Yes; monochrome monitors were typically higher resolution and color adapters could usually handle only very few simultaneous colors, providing very little benefit for the tradeoff of resolution.

IBM MDA (1981, monochrome text-only) was 80×25 text with a 9×14 font, or 720×348.

IBM CGA (also 1981) had 320×200 4-color graphics, and 640×200 monochrome graphics, with at most 80×25 8×8 text.

Hercules InGraphic (1982) had the same text mode as MDA plus 720×348 monochrome graphics.

IBM EGA (1984) highest resolution mode on a color monitor was 640×350.

It wasn't until VGA (1987) that there was a common PC color adapter that could drive a color monitor at or above the resolution of MDA text and Hercules graphics.

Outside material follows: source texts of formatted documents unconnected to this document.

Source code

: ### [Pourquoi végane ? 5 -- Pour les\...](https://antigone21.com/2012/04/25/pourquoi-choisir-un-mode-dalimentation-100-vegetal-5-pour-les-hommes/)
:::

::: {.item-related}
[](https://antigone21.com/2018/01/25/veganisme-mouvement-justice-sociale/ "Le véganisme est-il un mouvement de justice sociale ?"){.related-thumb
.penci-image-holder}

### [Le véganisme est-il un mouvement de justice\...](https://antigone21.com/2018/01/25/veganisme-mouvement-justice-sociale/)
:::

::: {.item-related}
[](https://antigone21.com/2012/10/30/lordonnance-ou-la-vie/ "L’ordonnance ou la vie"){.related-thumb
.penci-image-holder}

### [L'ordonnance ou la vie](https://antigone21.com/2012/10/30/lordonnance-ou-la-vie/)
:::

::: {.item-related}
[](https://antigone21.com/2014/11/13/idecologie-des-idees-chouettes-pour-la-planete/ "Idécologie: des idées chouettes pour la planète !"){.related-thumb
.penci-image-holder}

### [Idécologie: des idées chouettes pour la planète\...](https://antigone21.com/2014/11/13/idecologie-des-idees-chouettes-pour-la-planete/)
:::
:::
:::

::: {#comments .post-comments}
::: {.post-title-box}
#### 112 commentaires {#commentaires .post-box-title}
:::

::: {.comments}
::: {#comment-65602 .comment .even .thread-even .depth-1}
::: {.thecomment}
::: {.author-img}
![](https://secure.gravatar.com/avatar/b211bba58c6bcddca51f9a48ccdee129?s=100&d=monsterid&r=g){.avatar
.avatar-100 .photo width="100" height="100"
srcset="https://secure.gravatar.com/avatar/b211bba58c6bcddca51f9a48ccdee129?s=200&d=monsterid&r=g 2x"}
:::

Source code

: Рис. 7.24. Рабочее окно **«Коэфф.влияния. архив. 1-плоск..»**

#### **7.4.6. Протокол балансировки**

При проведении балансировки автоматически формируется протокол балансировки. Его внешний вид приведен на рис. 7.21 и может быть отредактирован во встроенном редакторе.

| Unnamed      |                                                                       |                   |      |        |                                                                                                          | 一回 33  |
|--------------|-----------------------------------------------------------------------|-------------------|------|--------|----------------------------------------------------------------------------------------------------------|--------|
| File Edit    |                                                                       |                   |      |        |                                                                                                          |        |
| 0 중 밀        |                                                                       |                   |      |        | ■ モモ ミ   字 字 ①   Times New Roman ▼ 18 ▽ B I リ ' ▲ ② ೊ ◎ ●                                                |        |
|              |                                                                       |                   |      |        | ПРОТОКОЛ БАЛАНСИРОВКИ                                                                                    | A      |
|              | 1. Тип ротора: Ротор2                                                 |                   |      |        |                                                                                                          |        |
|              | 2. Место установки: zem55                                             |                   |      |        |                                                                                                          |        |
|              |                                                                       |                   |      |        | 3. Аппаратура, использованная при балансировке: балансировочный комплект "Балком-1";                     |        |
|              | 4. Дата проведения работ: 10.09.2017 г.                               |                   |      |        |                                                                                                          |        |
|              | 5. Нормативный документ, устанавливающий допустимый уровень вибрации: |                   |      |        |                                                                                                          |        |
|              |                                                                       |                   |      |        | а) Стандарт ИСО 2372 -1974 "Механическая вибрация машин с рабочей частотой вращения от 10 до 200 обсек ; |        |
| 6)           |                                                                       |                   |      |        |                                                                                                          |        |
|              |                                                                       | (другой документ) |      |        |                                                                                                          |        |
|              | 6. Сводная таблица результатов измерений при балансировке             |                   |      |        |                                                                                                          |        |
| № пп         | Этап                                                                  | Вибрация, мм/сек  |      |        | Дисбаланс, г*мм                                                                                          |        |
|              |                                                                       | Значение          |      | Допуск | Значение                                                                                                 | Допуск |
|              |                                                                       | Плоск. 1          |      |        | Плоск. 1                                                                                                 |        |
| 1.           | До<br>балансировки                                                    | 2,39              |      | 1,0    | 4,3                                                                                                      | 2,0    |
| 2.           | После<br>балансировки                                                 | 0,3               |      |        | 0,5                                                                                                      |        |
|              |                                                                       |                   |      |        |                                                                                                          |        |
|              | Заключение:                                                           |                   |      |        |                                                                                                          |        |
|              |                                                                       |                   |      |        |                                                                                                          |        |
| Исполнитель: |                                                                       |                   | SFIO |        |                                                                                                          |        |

So, yeah, there was a good reason that monochrome (either alone or alongside a color display) hung around in the PC world.



>>It wasn't until VGA (1987)... Personally, I didn't know anyone doing graphics on them. They were for pure text usages: programming, point-of-sale, etc. I think that's the reason they eventually died out: It wasn't people were giving them up, it was the home market taking off and people wanting color for games, photo editing, etc. People that worked on computers all day, were still using and loving their amber displays.

I was still using amber Wyse terminals well into the 2000s...Its like the old joke: Would you rather have a Wyse display or a 3270 keyboard ?


> Personally, I didn't know anyone doing graphics on them. They were for pure text usages: programming, point-of-sale, etc

Sure, and it wasn't until VGA that color displays could match MDA text quality, in theory, with the right display. But even then they were much more expensive.